Mitochondrial unfolded protein response
In contrast to the mitochondrial respiration mutants, we found that longevity caused by RNAi targeting ETC components showed only a partial dependency on hif-1[16]. Together with findings that the effect of respiratory-chain RNAi and respiration mutants may exert different outputs in gene expression and metabolism [11, 13], these studies suggest that there are additional mechanisms by which impaired ETC function (in particular that induced by RNAi) increases life span.

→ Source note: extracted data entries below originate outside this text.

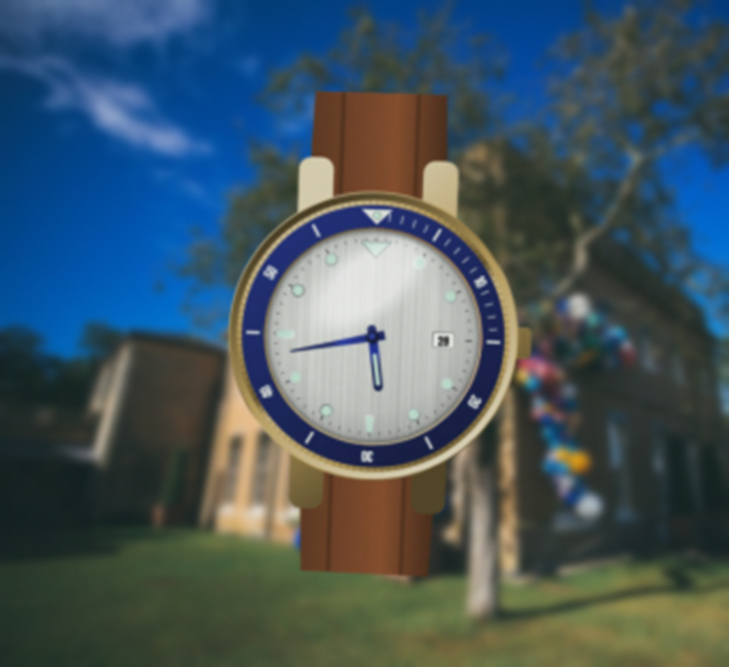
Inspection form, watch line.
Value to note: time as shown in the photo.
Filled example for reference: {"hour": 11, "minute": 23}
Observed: {"hour": 5, "minute": 43}
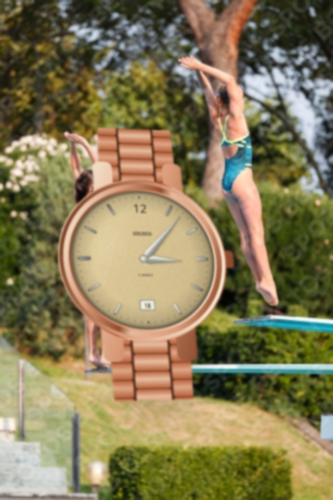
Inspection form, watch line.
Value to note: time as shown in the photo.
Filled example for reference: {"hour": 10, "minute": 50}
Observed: {"hour": 3, "minute": 7}
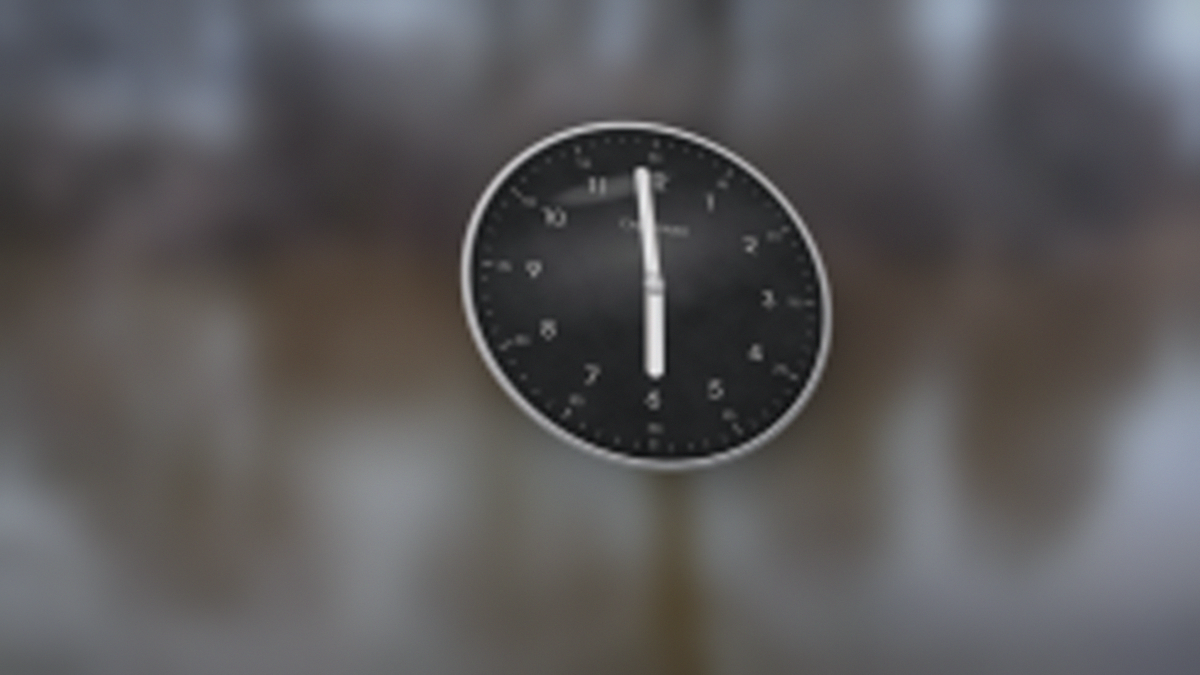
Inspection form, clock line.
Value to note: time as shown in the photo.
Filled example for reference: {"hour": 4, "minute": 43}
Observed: {"hour": 5, "minute": 59}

Recently, several groups showed that inhibition of mitochondrial respiration triggers the mitochondrial unfolded protein response (UPRmito) [40, 69, 70] and UPRmito has been shown to be required for the longevity caused by impaired mitochondrial respiration [69]. An especially striking finding of Durieux et al. is that RNAi against an ETC component in a single tissue induced longevity of the whole animal, and this RNAi effect conveys a cell non-autonomous signal to neighboring tissues to elicit UPRmito [69]. Specifically, Durieux et al. showed that RNAi knock-down of the ETC component cco-1 (cytochrome c oxidase-1 subunit Vb/COX4) in the intestine or neurons is sufficient to extend the life span of C. elegans. In addition, they showed that cco-1 RNAi in neurons causes UPRmito in the intestine and coined the term “mitokine” for the unidentified signaling molecules that presumably relay the signal induced by reduced mitochondrial respiration in one tissue to other tissues [69]. Based on these results, and together with the suggestion that ROS and HIF-1 mediate the longevity conferred by a reduction in mitochondrial respiration, it is tempting to speculate that ROS such as hydrogen peroxide might travel locally and that HIF-1-target genes propagate a signaling cascade in various tissues to promote longevity.